**Records supplied:**
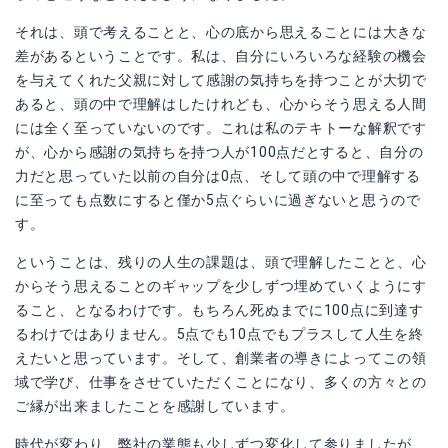
それは、頭で考えることと、心の底から思えることには大きな
差があるということです。私は、自分にいろいろな経験の機会
を与えてくれた父親に対して感謝の気持ちを持つことが大切で
あると、頭の中で理解はしたけれども、心からそう思える人間
には全く至っていないのです。これは私のテキトーな解釈です
が、心から感謝の気持ちを持つ人が100点だとすると、自分の
力だと思っていた以前の自分は0点、そして頭の中で理解する
に至っても点数にすると僅か5点ぐらいに過ぎないと思うので
す。
ということは、残りの人生の課題は、頭で理解したことと、心
からそう思えることのギャップを少しずつ埋めていくようにす
ること、となるわけです。もちろん死ぬまでに100点に到達す
るわけではありません。5点でも10点でもプラスして人生を終
えたいと思っています。そして、創業者の導きによってこの領
域で学び、仕事をさせていただくことになり、多くの方々との
ご縁が出来ましたことを感謝しています。
時代が変わり、弊社の業態も少しずつ変化して参りましたが、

**Problem requirements:** Put every line of text from the rows above into a JSON list of strings, one string per line and with blank lines omitted. Leave the pictures out of your answer.

**The completed task:**
[
  "それは、頭で考えることと、心の底から思えることには大きな",
  "差があるということです。私は、自分にいろいろな経験の機会",
  "を与えてくれた父親に対して感謝の気持ちを持つことが大切で",
  "あると、頭の中で理解はしたけれども、心からそう思える人間",
  "には全く至っていないのです。これは私のテキトーな解釈です",
  "が、心から感謝の気持ちを持つ人が100点だとすると、自分の",
  "力だと思っていた以前の自分は0点、そして頭の中で理解する",
  "に至っても点数にすると僅か5点ぐらいに過ぎないと思うので",
  "す。",
  "ということは、残りの人生の課題は、頭で理解したことと、心",
  "からそう思えることのギャップを少しずつ埋めていくようにす",
  "ること、となるわけです。もちろん死ぬまでに100点に到達す",
  "るわけではありません。5点でも10点でもプラスして人生を終",
  "えたいと思っています。そして、創業者の導きによってこの領",
  "域で学び、仕事をさせていただくことになり、多くの方々との",
  "ご縁が出来ましたことを感謝しています。",
  "時代が変わり、弊社の業態も少しずつ変化して参りましたが、"
]